At first glance, this doesn't look like your average Bava movie--none of the rich, shadowy atmosphere of his black-and-white pictures, and none of the macabre elements of his other horror pictures--but it still exhibits the director's marvelous eye for color, his quirky and offbeat camera direction, and innovative approach to genre. Not your typical Leone- or Corbucci-inspired spaghetti western, Roy Colt and Winchester Jack is high-pulp mayhem of the finest order.
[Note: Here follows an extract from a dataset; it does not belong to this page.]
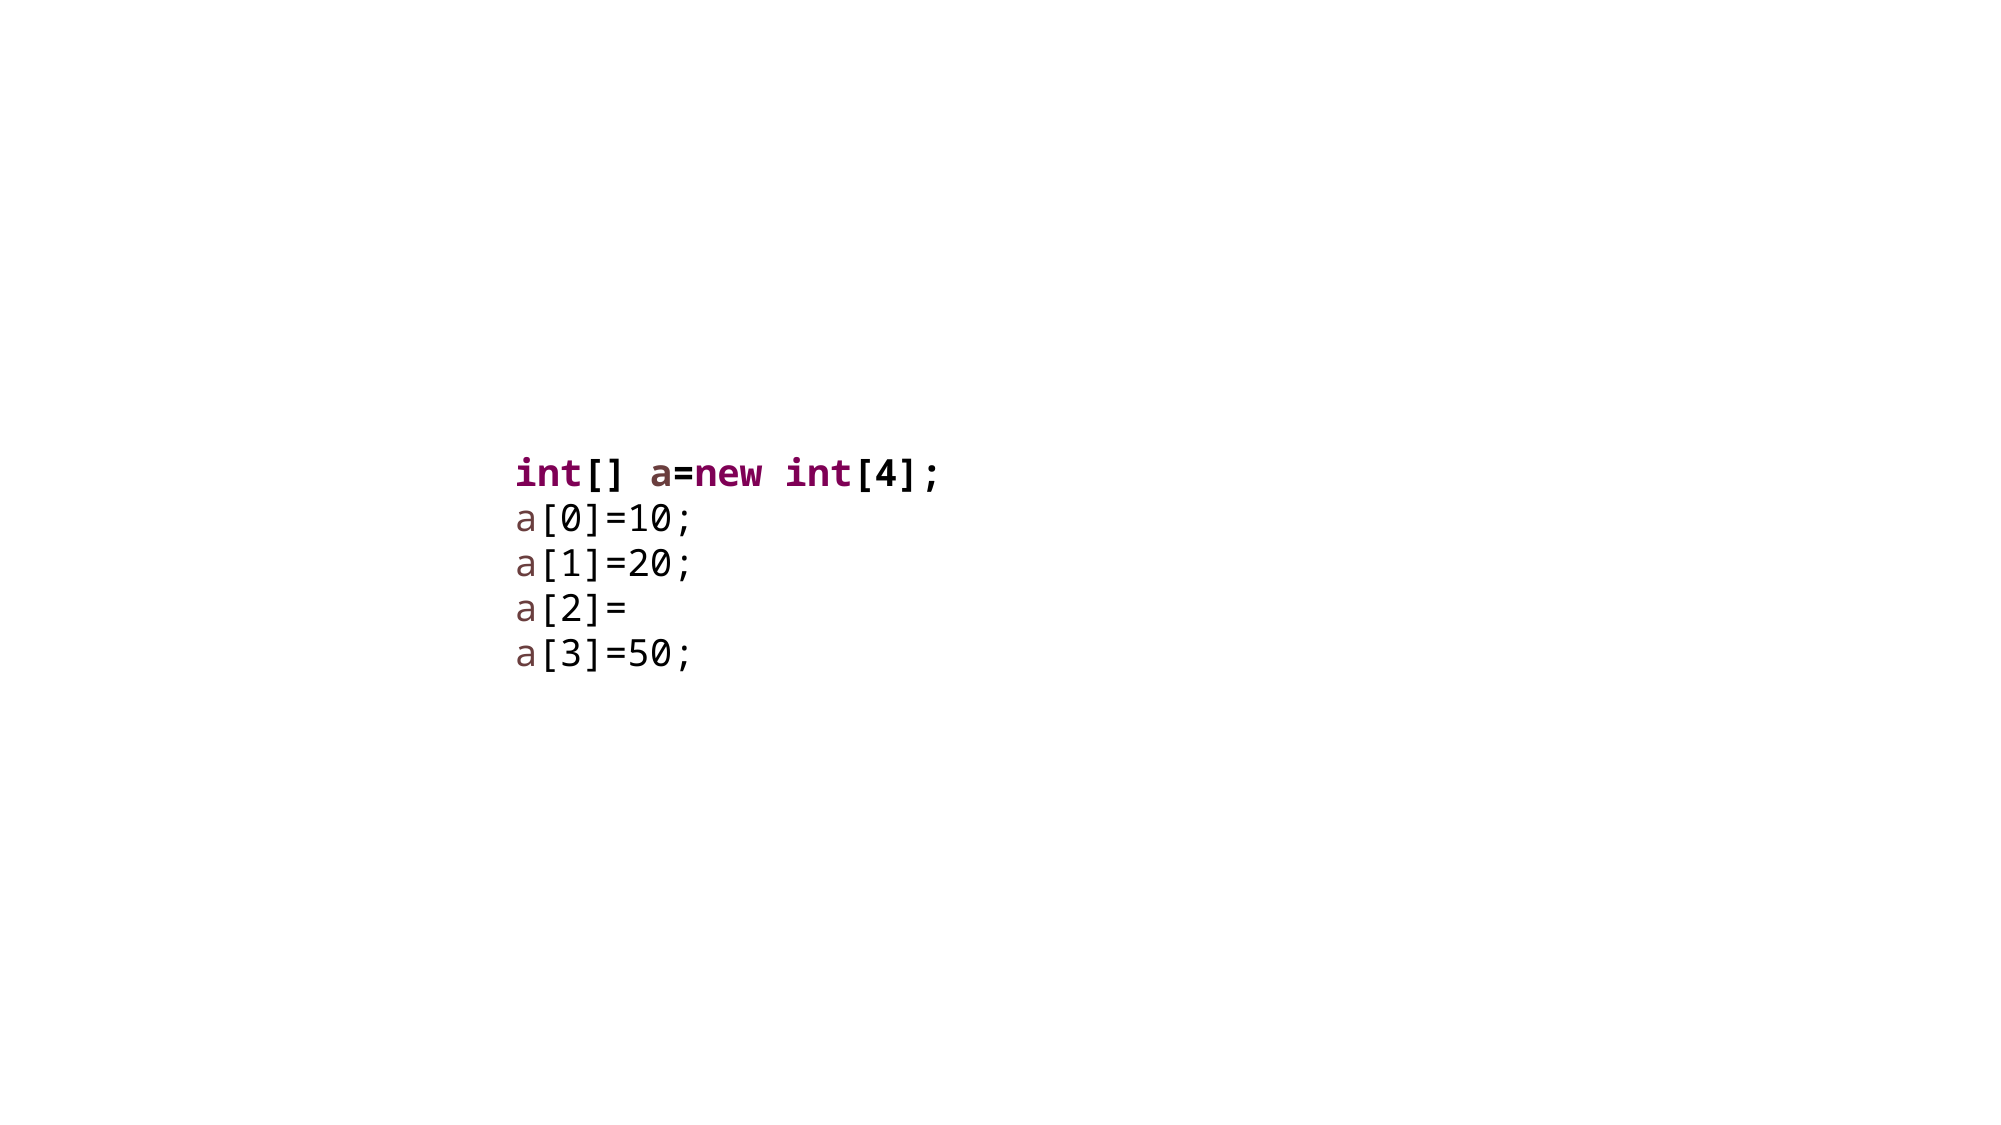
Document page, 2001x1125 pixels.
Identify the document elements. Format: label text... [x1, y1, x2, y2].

text_box int[] a=new int[4]; a[0]=10; a[1]=20; a[2]= a[3]=50; [500, 441, 1501, 681]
Former partners-in-crime, pen pals Roy Colt and Winchester Jack write each other (despite Jack's illiteracy) about their respective hardships. Going straight ain't easy for Roy, and crime hasn't been paying off for Jack. All of that changes when Jack comes into possession of a treasure map and heads off for gold. Recently appointed sheriff, Roy takes off after Jack--but is he going to capture his old friend, join up with him, or double-cross him and take the gold for himself? Traveling with Roy is a preacher with a sadistic mean streak and a greedy heart, and alongside Jack is Manila, a Native American con artist/prostitute with capitalistic drive and a phallic wooden abacus for keeping track of how much money she is owed for her sexual favors.
With its buoyant camera movement, dazzling colors, brothel hijinks, brutal desert massacres with excessive body counts, and epileptic death twitches, Roy Colt and Winchester Jack is what you might call a lunatic western. It is perverse, violent, and cartoonish, yet it is not a farce because it isn't making fun of the genre. Instead, it takes the hallmarks of the western and puts a psychotic, dirty-minded spin on them.
Brett Halsey plays Roy Colt, Charles Southwood plays Winchester Jack, Marilu Tolo plays Manila, and Teodoro Corra plays the preacher.